Effect of Weight Quantization on Learning Models by Typical Case Analysis

TL;DR

This paper uses statistical physics techniques to analyze how weight quantization hyperparameters affect learning models, revealing phase transitions, optimal settings, and benefits for overfitting mitigation, with validation via an approximate message-passing algorithm.

Contribution

It introduces a novel application of the replica method to analyze weight quantization effects and proposes an approximate message-passing algorithm for validation.

Findings

Unstable hyperparameter phase with few bits and large width.

Existence of an optimal quantization width minimizing error.

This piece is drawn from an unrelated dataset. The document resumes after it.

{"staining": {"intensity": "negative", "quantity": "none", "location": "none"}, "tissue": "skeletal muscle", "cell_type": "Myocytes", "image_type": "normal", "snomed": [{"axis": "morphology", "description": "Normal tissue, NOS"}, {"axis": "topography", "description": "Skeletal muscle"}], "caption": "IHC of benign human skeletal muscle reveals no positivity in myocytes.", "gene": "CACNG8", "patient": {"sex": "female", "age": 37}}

Quantization delays overparameterization and mitigates overfitting.

Abstract

This paper examines the quantization methods used in large-scale data analysis models and their hyperparameter choices. The recent surge in data analysis scale has significantly increased computational resource requirements. To address this, quantizing model weights has become a prevalent practice in data analysis applications such as deep learning. Quantization is particularly vital for deploying large models on devices with limited computational resources. However, the selection of quantization hyperparameters, like the number of bits and value range for weight quantization, remains an underexplored area. In this study, we employ the typical case analysis from statistical physics, specifically the replica method, to explore the impact of hyperparameters on the quantization of simple learning models. Our analysis yields three key findings: (i) an unstable hyperparameter phase, known as replica symmetry breaking, occurs with a small number of bits and a large quantization width; (ii) there is an optimal quantization width that minimizes error; and (iii) quantization delays the onset of overparameterization, helping to mitigate overfitting as indicated by the double descent phenomenon. We also discover that non-uniform quantization can enhance stability. Additionally, we develop an approximate message-passing algorithm to validate our theoretical results.